§ Document section:
This assumes we never need to make fixes to the packaging in a stable
release, which is not true (think of reinstating LILO updates in lenny).

> Repository "package"
> ====================
> This repository pulls in the other three repositories as submodules.
> 
> Layout:
>  Repository "source":: /source/$branch
>  Repository "infrastructure":: /debian
>  Repository "config":: /config
> 
> Branches are used for different development trees. This includes the
> trees for stable releases. This allows independant changes for all the
> supported and unsupported versions.
> 
> Tags are used for every release of the package. This tag also includes
> references to all the commits of the submodules and therefor describes a
> complete release without individual tags in all the repos. This allows
> the user to retrieve all the informations to generate every version.

§ Information provided:
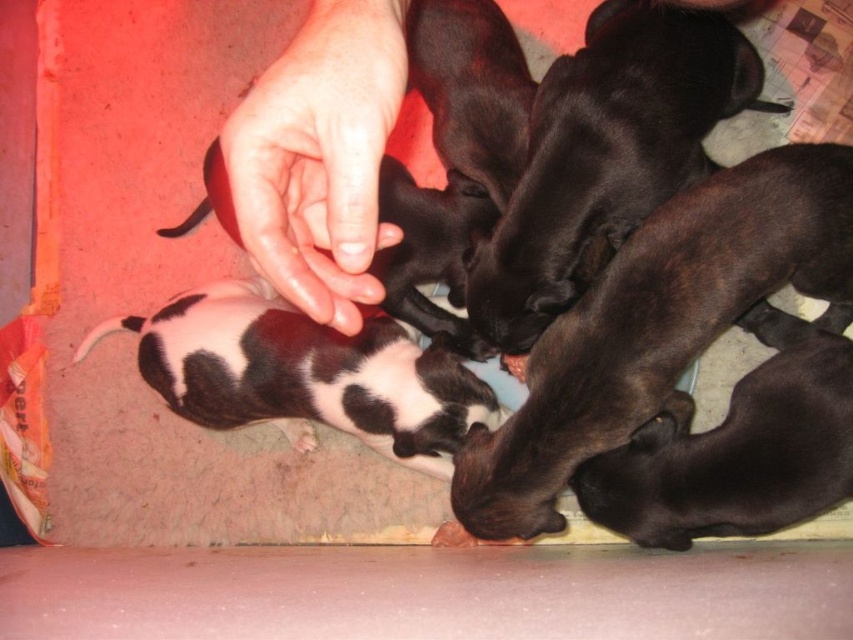
You are a veterinarian examining the image of the puppies. Where is the black matte dog at center positioned in relation to the blue container they are eating from?

The black matte dog at center is located at point (659,323), which would place it near the center of the image, likely close to the blue container they are eating from.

§ To do:
1) Retype the passage on the packaging repositories from "This assumes we" up to and including "repositories as submodules.".
2) Continue the passage on the packaging repositories from the point where it stops.

§ Answers for each item:
1)
This assumes we never need to make fixes to the packaging in a stable
release, which is not true (think of reinstating LILO updates in lenny).

> Repository "package"
> ====================
> This repository pulls in the other three repositories as submodules.

2)
> 
> =======================
> Source package handling
> =======================
> The repository layout is way different from the current source package
> layout and from the expectations by the Debian world. One nice way to
> work with that is the "3.0 (custom)"[1] source type of dpkg. This type
> is special and allows to script the source package generation and call
> dpkg only with the finished set of files. The produced source package
> will have a real type, most likely "3.0 (quilt)"[1].
> 
> This script would create anything a Debian source package needs. This
> includes patches for every source from the base version. Also it may do
> various safety checks like out-to-dateness of the several sources.

Do you expect to create one patch for each commit in the 'source'
repository from the base (or post-DFSG 'orig') version?  It won't be
possible to generate a linear series like this, in general.

I expect to generate at most one patch for each stable update, one for
all changes beyond that (other than featuresets), and one for each
featureset.

> ========================
> Advantages and Drawbacks
> ========================
> Every submodule can be individual changed, updated or even replaced.
> This allows the developer to remix different versions of the parts.
> 
> Submodules needs to be updated explicitely. Submodules records the exact
> commit in the parent repository. Every update of this commit list have
> to be recorded by a seperate commit in the parent repository. Maybe we
> can have some scripts to make the handling easier.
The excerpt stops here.